> [EXERCISE DIRECTIONS] Output nothing but the lines from the first line of the listing below through the line containing "thumb ip: (132, 49)", printed exactly and free of pictures.

> [RECORDS FOR THIS TASK]
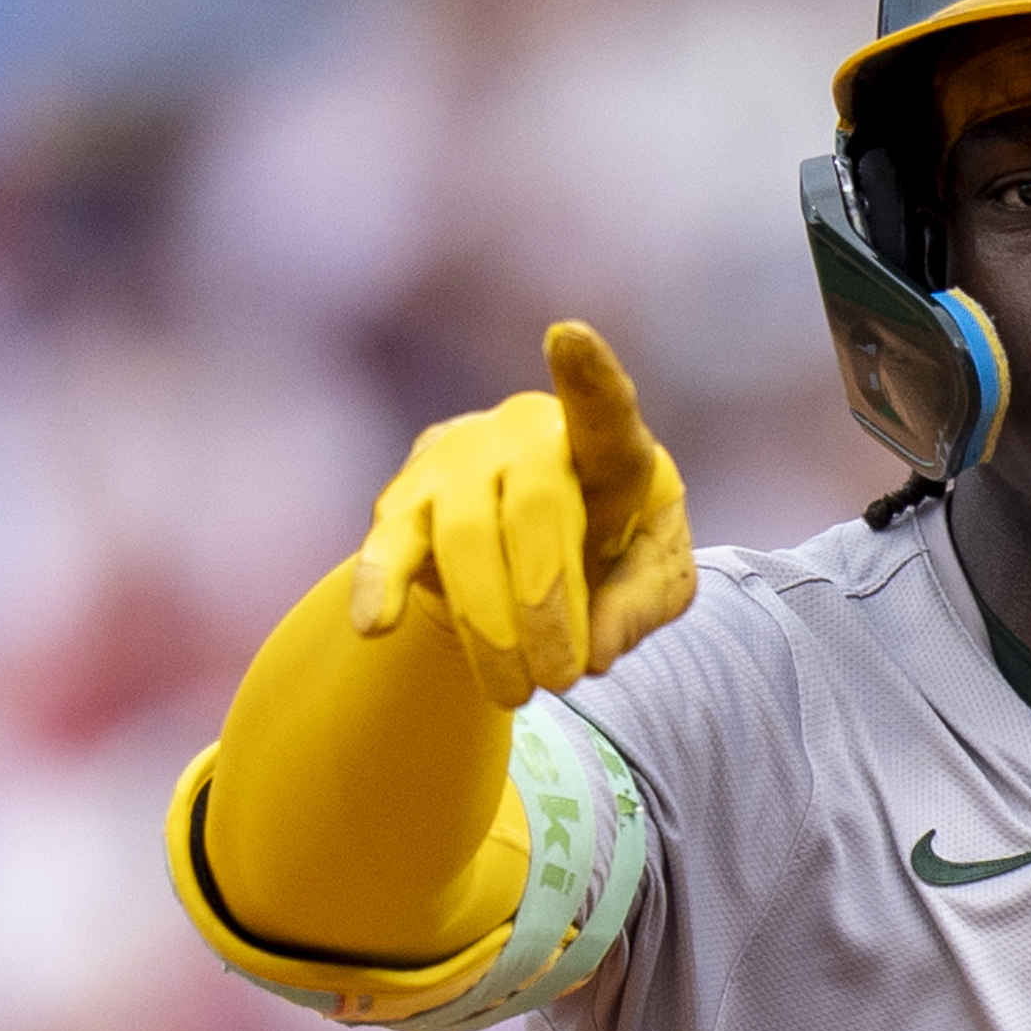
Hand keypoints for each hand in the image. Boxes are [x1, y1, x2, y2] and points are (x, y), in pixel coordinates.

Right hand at [352, 320, 695, 707]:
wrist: (533, 558)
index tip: (567, 337)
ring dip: (490, 627)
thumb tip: (592, 652)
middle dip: (546, 607)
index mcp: (604, 444)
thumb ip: (642, 608)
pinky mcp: (404, 504)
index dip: (588, 378)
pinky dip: (378, 585)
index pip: (602, 409)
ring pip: (463, 537)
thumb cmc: (613, 555)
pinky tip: (374, 625)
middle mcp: (526, 433)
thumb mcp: (655, 586)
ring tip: (515, 693)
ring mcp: (458, 461)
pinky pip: (387, 545)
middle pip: (532, 507)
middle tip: (559, 680)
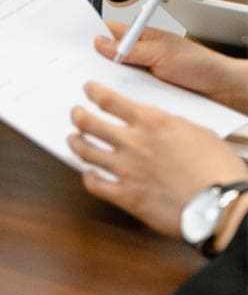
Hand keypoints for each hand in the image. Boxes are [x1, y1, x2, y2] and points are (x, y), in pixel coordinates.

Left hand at [68, 81, 246, 239]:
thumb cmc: (216, 169)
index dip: (94, 93)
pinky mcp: (128, 197)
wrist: (221, 205)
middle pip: (90, 123)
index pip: (110, 101)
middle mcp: (133, 143)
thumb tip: (157, 126)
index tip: (88, 90)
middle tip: (76, 114)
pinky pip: (96, 185)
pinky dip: (89, 178)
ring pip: (87, 152)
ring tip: (74, 140)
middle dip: (78, 116)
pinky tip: (89, 175)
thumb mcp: (195, 131)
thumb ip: (168, 125)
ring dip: (76, 143)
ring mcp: (127, 170)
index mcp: (151, 122)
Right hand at [94, 22, 247, 112]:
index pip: (109, 32)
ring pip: (117, 78)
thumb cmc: (199, 64)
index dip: (91, 35)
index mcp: (141, 37)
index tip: (73, 43)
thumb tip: (102, 43)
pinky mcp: (147, 94)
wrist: (221, 90)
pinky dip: (123, 97)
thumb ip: (132, 49)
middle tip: (80, 69)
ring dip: (110, 82)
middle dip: (95, 62)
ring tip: (95, 87)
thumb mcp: (162, 53)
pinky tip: (116, 101)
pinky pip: (129, 94)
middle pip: (108, 57)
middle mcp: (140, 56)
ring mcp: (143, 75)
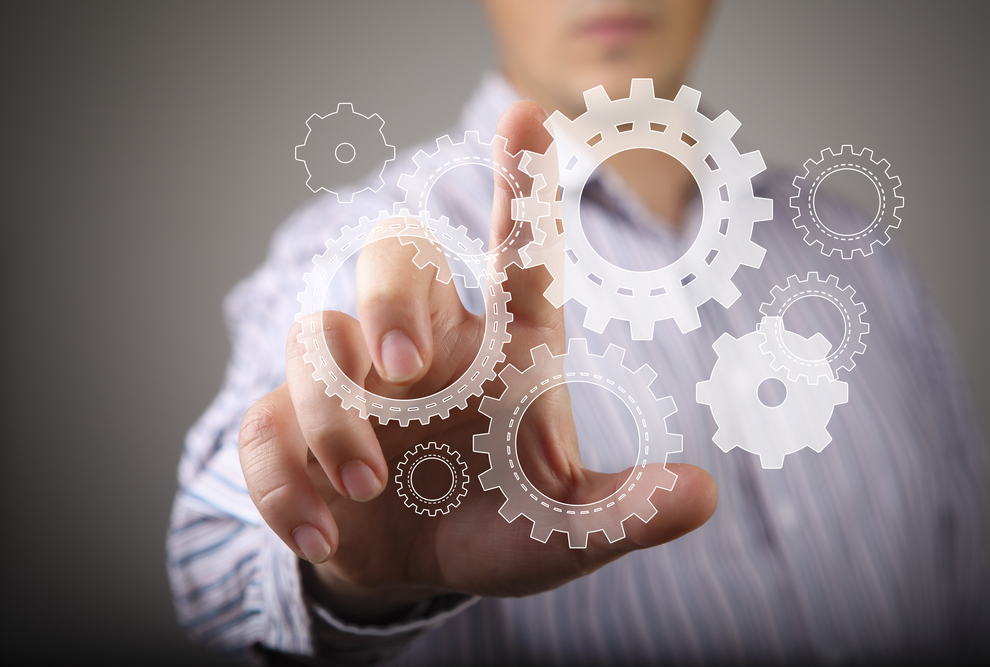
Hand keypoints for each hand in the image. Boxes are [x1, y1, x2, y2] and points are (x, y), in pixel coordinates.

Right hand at [237, 101, 717, 618]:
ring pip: (315, 341)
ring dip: (332, 413)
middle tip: (403, 363)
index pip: (518, 255)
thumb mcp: (565, 529)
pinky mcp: (292, 434)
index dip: (522, 187)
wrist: (418, 565)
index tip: (527, 116)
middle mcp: (424, 348)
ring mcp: (351, 385)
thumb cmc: (501, 526)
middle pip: (392, 256)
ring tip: (369, 483)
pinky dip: (283, 480)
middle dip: (389, 295)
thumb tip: (703, 497)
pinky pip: (263, 430)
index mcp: (502, 350)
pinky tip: (322, 533)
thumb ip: (623, 511)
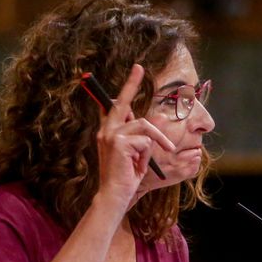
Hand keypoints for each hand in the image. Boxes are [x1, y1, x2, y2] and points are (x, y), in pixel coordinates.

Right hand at [95, 64, 174, 209]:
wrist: (114, 195)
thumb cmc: (125, 177)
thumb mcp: (134, 154)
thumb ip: (140, 136)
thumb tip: (155, 118)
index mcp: (108, 132)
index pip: (114, 106)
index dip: (126, 88)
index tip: (136, 71)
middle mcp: (106, 130)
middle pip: (122, 102)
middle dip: (131, 83)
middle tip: (139, 67)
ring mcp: (111, 135)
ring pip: (144, 126)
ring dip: (156, 141)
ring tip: (153, 158)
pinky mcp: (120, 142)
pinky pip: (145, 140)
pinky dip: (147, 154)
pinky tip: (138, 166)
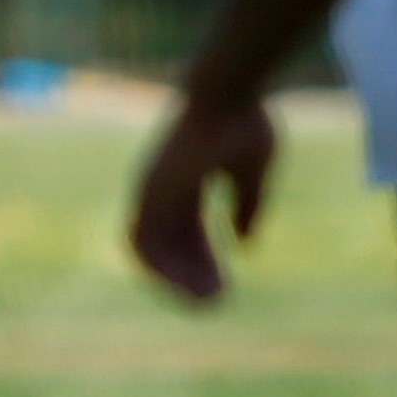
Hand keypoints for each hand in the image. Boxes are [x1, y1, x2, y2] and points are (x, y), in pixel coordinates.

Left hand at [131, 99, 274, 302]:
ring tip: (208, 303)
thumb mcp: (252, 172)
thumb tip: (244, 244)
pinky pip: (144, 240)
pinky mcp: (150, 191)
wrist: (228, 93)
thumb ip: (247, 206)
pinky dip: (162, 268)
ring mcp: (151, 190)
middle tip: (216, 302)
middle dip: (189, 277)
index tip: (223, 284)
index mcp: (182, 181)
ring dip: (175, 280)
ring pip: (150, 248)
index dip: (201, 259)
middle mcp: (159, 189)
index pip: (184, 232)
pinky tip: (192, 286)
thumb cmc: (243, 122)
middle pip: (165, 245)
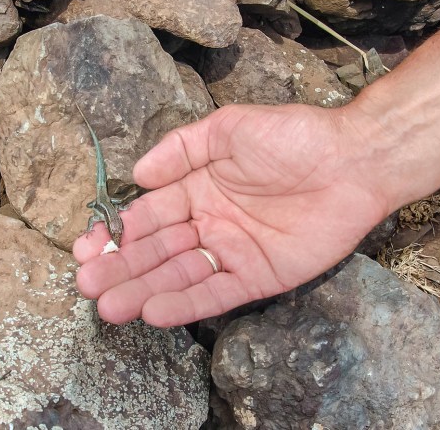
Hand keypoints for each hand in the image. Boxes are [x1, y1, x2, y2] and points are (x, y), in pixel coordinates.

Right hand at [73, 103, 398, 326]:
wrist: (353, 160)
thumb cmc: (293, 136)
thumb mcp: (229, 128)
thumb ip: (183, 149)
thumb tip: (138, 174)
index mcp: (200, 187)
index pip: (150, 215)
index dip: (118, 232)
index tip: (85, 248)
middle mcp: (212, 222)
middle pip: (158, 251)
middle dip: (121, 268)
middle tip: (86, 285)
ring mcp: (235, 251)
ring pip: (180, 276)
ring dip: (143, 291)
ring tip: (107, 306)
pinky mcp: (261, 276)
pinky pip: (217, 294)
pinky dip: (185, 304)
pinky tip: (153, 312)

> [RESPONSE BELOW]
Hand keypoints for each hand in the image. Boxes are [x1, y1, x2, y2] and points are (x, y), in pixel coordinates.

Right hand at [352, 320, 695, 707]:
wrist: (533, 558)
index tip: (567, 337)
ring dip: (490, 627)
thumb tip: (592, 652)
middle dip: (546, 607)
index mcp: (604, 444)
thumb ip: (642, 608)
pinky mcp: (404, 504)
index dip: (588, 378)
pinky dip: (378, 585)
index pip: (602, 409)
ring pip: (463, 537)
thumb cmc: (613, 555)
pinky tip: (374, 625)
middle mcp: (526, 433)
thumb mcp: (655, 586)
ring tip: (515, 693)
ring mcp: (458, 461)
pinky pip: (387, 545)
middle pip: (532, 507)
middle tip: (559, 680)
Hand keypoints for each hand in the image. Boxes are [x1, y1, x2, y2] and points are (x, y), in pixel coordinates.

Left hand at [68, 81, 246, 239]:
thumb cmc: (216, 169)
index dip: (94, 93)
pinky mcp: (128, 197)
wrist: (221, 205)
middle pip: (90, 123)
index pip: (110, 101)
middle mcp: (133, 143)
thumb tip: (157, 126)
index tip: (88, 90)
middle tip: (76, 114)
pinky pip: (96, 185)
pinky dip: (89, 178)
ring pip: (87, 152)
ring tip: (74, 140)
middle dip: (78, 116)
pinky tip: (89, 175)
thumb mcp: (195, 131)
thumb ip: (168, 125)
ring dip: (76, 143)
ring mcp: (127, 170)
index mcp: (151, 122)
Right hand at [94, 22, 247, 112]:
index pip: (109, 32)
ring pip: (117, 78)
thumb cmc: (199, 64)
index dip: (91, 35)
index mcp: (141, 37)
index tip: (73, 43)
thumb tip: (102, 43)
pinky mcp: (147, 94)
wrist: (221, 90)
pinky dip: (123, 97)
thumb ip: (132, 49)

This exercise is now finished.